* **What is needed**: Keep the pictures out and restate every record exactly.

* **Source information**:
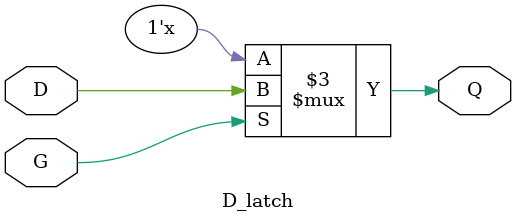
<source format=v>
`timescale 1ns / 1ps


module D_latch(D, G, Q); //As given in the lecture
    input D, G;
    output reg Q;
    always @(D or G)
        if (G) Q = D;
endmodule

</source>
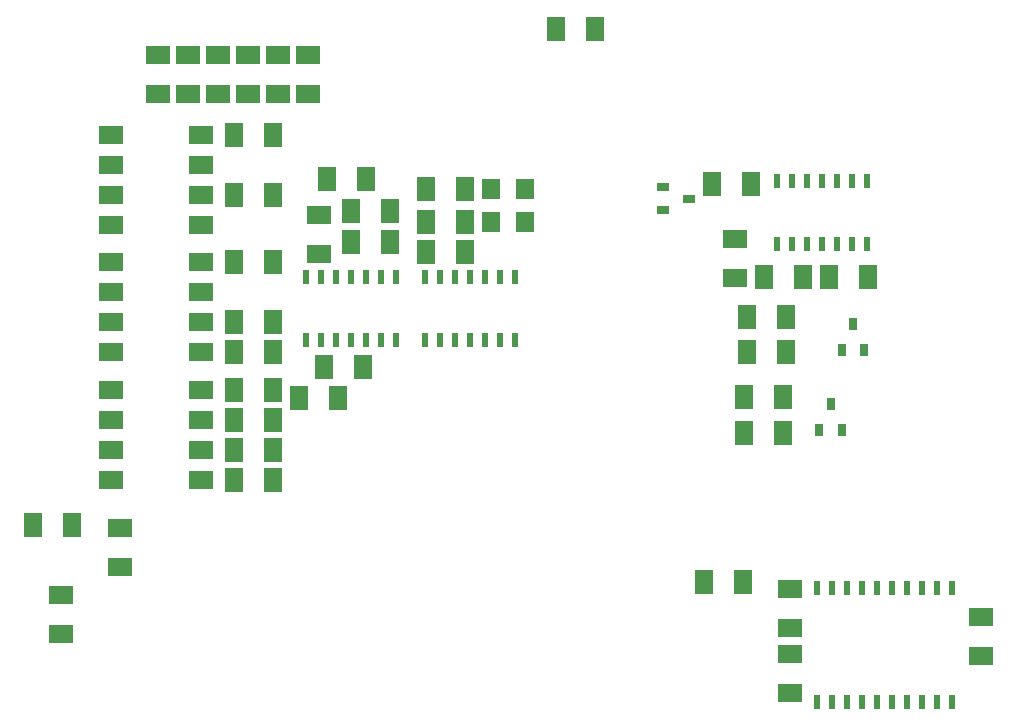
<source format=gtp>
G04 (created by PCBNEW (2013-07-07 BZR 4022)-stable) date 08/05/2014 10:34:19 AM*
%MOIN*%
G04 Gerber Fmt 3.4, Leading zero omitted, Abs format*
%FSLAX34Y34*%
G01*
G70*
G90*
G04 APERTURE LIST*
%ADD10C,0.00590551*%
%ADD11R,0.06X0.08*%
%ADD12R,0.08X0.06*%
%ADD13R,0.0629X0.0709*%
%ADD14R,0.02X0.045*%
%ADD15R,0.0315X0.0394*%
%ADD16R,0.0394X0.0315*%
%ADD17R,0.02X0.05*%
G04 APERTURE END LIST*
G54D10*
G54D11*
X40752Y-24085D03*
X42052Y-24085D03*
X40752Y-22885D03*
X42052Y-22885D03*
X40850Y-20225D03*
X42150Y-20225D03*
X40850Y-21375D03*
X42150Y-21375D03*
G54D12*
X24200Y-11500D03*
X24200Y-12800D03*
G54D11*
X25050Y-23650D03*
X23750Y-23650D03*
X23750Y-22650D03*
X25050Y-22650D03*
G54D12*
X25200Y-11500D03*
X25200Y-12800D03*
G54D11*
X23750Y-25650D03*
X25050Y-25650D03*
X23750Y-24650D03*
X25050Y-24650D03*
G54D12*
X26200Y-11500D03*
X26200Y-12800D03*
G54D11*
X23750Y-20400D03*
X25050Y-20400D03*
X30150Y-17050D03*
X31450Y-17050D03*
X23750Y-18400D03*
X25050Y-18400D03*
G54D12*
X22200Y-11500D03*
X22200Y-12800D03*
G54D11*
X23750Y-16150D03*
X25050Y-16150D03*
G54D12*
X17975Y-29475D03*
X17975Y-30775D03*
G54D13*
X32316Y-17050D03*
X33434Y-17050D03*
G54D11*
X17050Y-27150D03*
X18350Y-27150D03*
G54D13*
X32316Y-15950D03*
X33434Y-15950D03*
G54D11*
X30150Y-15950D03*
X31450Y-15950D03*
G54D14*
X26150Y-21000D03*
X26650Y-21000D03*
X27150Y-21000D03*
X27650Y-21000D03*
X28150Y-21000D03*
X28650Y-21000D03*
X29150Y-21000D03*
X29150Y-18900D03*
X28650Y-18900D03*
X28150Y-18900D03*
X27650Y-18900D03*
X27150Y-18900D03*
X26650Y-18900D03*
X26150Y-18900D03*
G54D12*
X19650Y-14150D03*
X19650Y-15150D03*
X19650Y-16150D03*
X19650Y-17150D03*
X22650Y-17150D03*
X22650Y-16150D03*
X22650Y-15150D03*
X22650Y-14150D03*
X19650Y-18400D03*
X19650Y-19400D03*
X19650Y-20400D03*
X19650Y-21400D03*
X22650Y-21400D03*
X22650Y-20400D03*
X22650Y-19400D03*
X22650Y-18400D03*
X19650Y-22650D03*
X19650Y-23650D03*
X19650Y-24650D03*
X19650Y-25650D03*
X22650Y-25650D03*
X22650Y-24650D03*
X22650Y-23650D03*
X22650Y-22650D03*
X23200Y-11500D03*
X23200Y-12800D03*
G54D11*
X28930Y-17725D03*
X27630Y-17725D03*
X27630Y-16680D03*
X28930Y-16680D03*
X25050Y-21400D03*
X23750Y-21400D03*
G54D12*
X21200Y-11500D03*
X21200Y-12800D03*
G54D11*
X23750Y-14150D03*
X25050Y-14150D03*
G54D12*
X19950Y-28550D03*
X19950Y-27250D03*
G54D11*
X27215Y-22920D03*
X25915Y-22920D03*
G54D12*
X26580Y-18110D03*
X26580Y-16810D03*
G54D11*
X44862Y-18897D03*
X43562Y-18897D03*
X41397Y-18897D03*
X42697Y-18897D03*
G54D12*
X40450Y-18925D03*
X40450Y-17625D03*
G54D14*
X41846Y-17792D03*
X42346Y-17792D03*
X42846Y-17792D03*
X43346Y-17792D03*
X43846Y-17792D03*
X44346Y-17792D03*
X44846Y-17792D03*
X44846Y-15692D03*
X44346Y-15692D03*
X43846Y-15692D03*
X43346Y-15692D03*
X42846Y-15692D03*
X42346Y-15692D03*
X41846Y-15692D03*
X30125Y-20975D03*
X30625Y-20975D03*
X31125Y-20975D03*
X31625Y-20975D03*
X32125Y-20975D03*
X32625Y-20975D03*
X33125Y-20975D03*
X33125Y-18875D03*
X32625Y-18875D03*
X32125Y-18875D03*
X31625Y-18875D03*
X31125Y-18875D03*
X30625Y-18875D03*
X30125Y-18875D03*
G54D11*
X35775Y-10625D03*
X34475Y-10625D03*
G54D15*
X43630Y-23127D03*
X44005Y-23993D03*
X43255Y-23993D03*
X44370Y-20457D03*
X44745Y-21323D03*
X43995Y-21323D03*
G54D16*
X38903Y-16275D03*
X38037Y-16650D03*
X38037Y-15900D03*
G54D12*
X48630Y-30205D03*
X48630Y-31505D03*
X42260Y-32770D03*
X42260Y-31470D03*
X42260Y-29290D03*
X42260Y-30590D03*
G54D17*
X47690Y-29260D03*
X47190Y-29260D03*
X46690Y-29260D03*
X46190Y-29260D03*
X45690Y-29260D03*
X45190Y-29260D03*
X44690Y-29260D03*
X44190Y-29260D03*
X43690Y-29260D03*
X43190Y-29260D03*
X43190Y-33060D03*
X43690Y-33060D03*
X44190Y-33060D03*
X44690Y-33060D03*
X45190Y-33060D03*
X45690Y-33060D03*
X46190Y-33060D03*
X46690Y-33060D03*
X47190Y-33060D03*
X47690Y-33060D03*
G54D11*
X40720Y-29070D03*
X39420Y-29070D03*
X26755Y-21875D03*
X28055Y-21875D03*
X28140Y-15630D03*
X26840Y-15630D03*
X30155Y-18050D03*
X31455Y-18050D03*
X40990Y-15780D03*
X39690Y-15780D03*
M02*

</source>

* **Response area**:
<source format=v>
`timescale 1ns / 1ps


module D_latch(D, G, Q); //As given in the lecture
    input D, G;
    output reg Q;
    always @(D or G)
        if (G) Q = D;
endmodule

</source>
<source format=gtp>
G04 (created by PCBNEW (2013-07-07 BZR 4022)-stable) date 08/05/2014 10:34:19 AM*
%MOIN*%
G04 Gerber Fmt 3.4, Leading zero omitted, Abs format*
%FSLAX34Y34*%
G01*
G70*
G90*
G04 APERTURE LIST*
%ADD10C,0.00590551*%
%ADD11R,0.06X0.08*%
%ADD12R,0.08X0.06*%
%ADD13R,0.0629X0.0709*%
%ADD14R,0.02X0.045*%
%ADD15R,0.0315X0.0394*%
%ADD16R,0.0394X0.0315*%
%ADD17R,0.02X0.05*%
G04 APERTURE END LIST*
G54D10*
G54D11*
X40752Y-24085D03*
X42052Y-24085D03*
X40752Y-22885D03*
X42052Y-22885D03*
X40850Y-20225D03*
X42150Y-20225D03*
X40850Y-21375D03*
X42150Y-21375D03*
G54D12*
X24200Y-11500D03*
X24200Y-12800D03*
G54D11*
X25050Y-23650D03*
X23750Y-23650D03*
X23750Y-22650D03*
X25050Y-22650D03*
G54D12*
X25200Y-11500D03*
X25200Y-12800D03*
G54D11*
X23750Y-25650D03*
X25050Y-25650D03*
X23750Y-24650D03*
X25050Y-24650D03*
G54D12*
X26200Y-11500D03*
X26200Y-12800D03*
G54D11*
X23750Y-20400D03*
X25050Y-20400D03*
X30150Y-17050D03*
X31450Y-17050D03*
X23750Y-18400D03*
X25050Y-18400D03*
G54D12*
X22200Y-11500D03*
X22200Y-12800D03*
G54D11*
X23750Y-16150D03*
X25050Y-16150D03*
G54D12*
X17975Y-29475D03*
X17975Y-30775D03*
G54D13*
X32316Y-17050D03*
X33434Y-17050D03*
G54D11*
X17050Y-27150D03*
X18350Y-27150D03*
G54D13*
X32316Y-15950D03*
X33434Y-15950D03*
G54D11*
X30150Y-15950D03*
X31450Y-15950D03*
G54D14*
X26150Y-21000D03*
X26650Y-21000D03*
X27150Y-21000D03*
X27650Y-21000D03*
X28150Y-21000D03*
X28650Y-21000D03*
X29150Y-21000D03*
X29150Y-18900D03*
X28650Y-18900D03*
X28150Y-18900D03*
X27650Y-18900D03*
X27150Y-18900D03*
X26650Y-18900D03*
X26150Y-18900D03*
G54D12*
X19650Y-14150D03*
X19650Y-15150D03*
X19650Y-16150D03*
X19650Y-17150D03*
X22650Y-17150D03*
X22650Y-16150D03*
X22650Y-15150D03*
X22650Y-14150D03*
X19650Y-18400D03*
X19650Y-19400D03*
X19650Y-20400D03*
X19650Y-21400D03*
X22650Y-21400D03*
X22650Y-20400D03*
X22650Y-19400D03*
X22650Y-18400D03*
X19650Y-22650D03*
X19650Y-23650D03*
X19650Y-24650D03*
X19650Y-25650D03*
X22650Y-25650D03*
X22650Y-24650D03*
X22650Y-23650D03*
X22650Y-22650D03*
X23200Y-11500D03*
X23200Y-12800D03*
G54D11*
X28930Y-17725D03*
X27630Y-17725D03*
X27630Y-16680D03*
X28930Y-16680D03*
X25050Y-21400D03*
X23750Y-21400D03*
G54D12*
X21200Y-11500D03*
X21200Y-12800D03*
G54D11*
X23750Y-14150D03*
X25050Y-14150D03*
G54D12*
X19950Y-28550D03*
X19950Y-27250D03*
G54D11*
X27215Y-22920D03*
X25915Y-22920D03*
G54D12*
X26580Y-18110D03*
X26580Y-16810D03*
G54D11*
X44862Y-18897D03*
X43562Y-18897D03*
X41397Y-18897D03*
X42697Y-18897D03*
G54D12*
X40450Y-18925D03*
X40450Y-17625D03*
G54D14*
X41846Y-17792D03*
X42346Y-17792D03*
X42846Y-17792D03*
X43346Y-17792D03*
X43846Y-17792D03*
X44346Y-17792D03*
X44846Y-17792D03*
X44846Y-15692D03*
X44346Y-15692D03*
X43846Y-15692D03*
X43346Y-15692D03*
X42846Y-15692D03*
X42346Y-15692D03*
X41846Y-15692D03*
X30125Y-20975D03*
X30625Y-20975D03*
X31125Y-20975D03*
X31625Y-20975D03*
X32125Y-20975D03*
X32625Y-20975D03*
X33125Y-20975D03*
X33125Y-18875D03*
X32625Y-18875D03*
X32125Y-18875D03*
X31625Y-18875D03*
X31125Y-18875D03*
X30625Y-18875D03*
X30125Y-18875D03*
G54D11*
X35775Y-10625D03*
X34475Y-10625D03*
G54D15*
X43630Y-23127D03*
X44005Y-23993D03*
X43255Y-23993D03*
X44370Y-20457D03*
X44745Y-21323D03*
X43995Y-21323D03*
G54D16*
X38903Y-16275D03*
X38037Y-16650D03*
X38037Y-15900D03*
G54D12*
X48630Y-30205D03*
X48630Y-31505D03*
X42260Y-32770D03*
X42260Y-31470D03*
X42260Y-29290D03*
X42260Y-30590D03*
G54D17*
X47690Y-29260D03*
X47190Y-29260D03*
X46690Y-29260D03*
X46190Y-29260D03*
X45690Y-29260D03*
X45190Y-29260D03*
X44690Y-29260D03*
X44190Y-29260D03*
X43690Y-29260D03*
X43190Y-29260D03*
X43190Y-33060D03*
X43690Y-33060D03*
X44190Y-33060D03*
X44690Y-33060D03*
X45190Y-33060D03*
X45690Y-33060D03*
X46190Y-33060D03*
X46690Y-33060D03*
X47190Y-33060D03*
X47690Y-33060D03*
G54D11*
X40720Y-29070D03*
X39420Y-29070D03*
X26755Y-21875D03*
X28055Y-21875D03*
X28140Y-15630D03*
X26840Y-15630D03*
X30155Y-18050D03*
X31455Y-18050D03*
X40990Y-15780D03*
X39690Y-15780D03*
M02*

</source>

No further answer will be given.